Which lines of the entries contain the string "left"? Please find them and copy them.

** Opening Data records block **

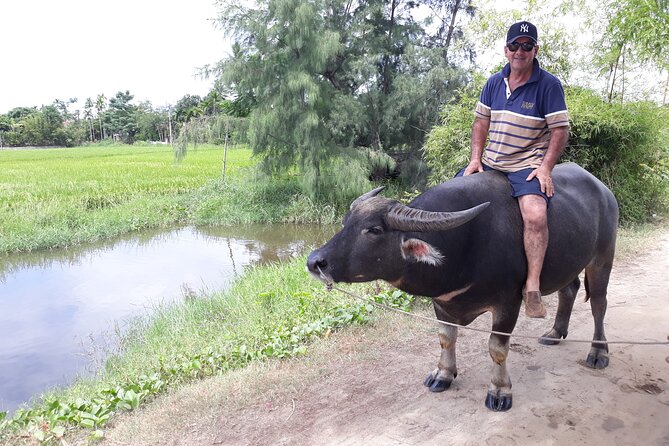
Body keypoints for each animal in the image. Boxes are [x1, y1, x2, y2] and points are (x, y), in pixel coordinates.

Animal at [307, 162, 618, 411]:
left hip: (602, 256)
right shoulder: (441, 302)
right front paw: (443, 374)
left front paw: (500, 391)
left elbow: (497, 348)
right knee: (570, 288)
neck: (463, 247)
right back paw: (555, 332)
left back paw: (598, 352)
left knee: (599, 303)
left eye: (374, 230)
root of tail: (604, 191)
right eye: (346, 222)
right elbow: (446, 337)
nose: (314, 261)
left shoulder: (508, 303)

** Closing Data records block **

▶ [Written reply]
left hip: (602, 256)
left front paw: (500, 391)
left elbow: (497, 348)
left back paw: (598, 352)
left knee: (599, 303)
left eye: (374, 230)
left shoulder: (508, 303)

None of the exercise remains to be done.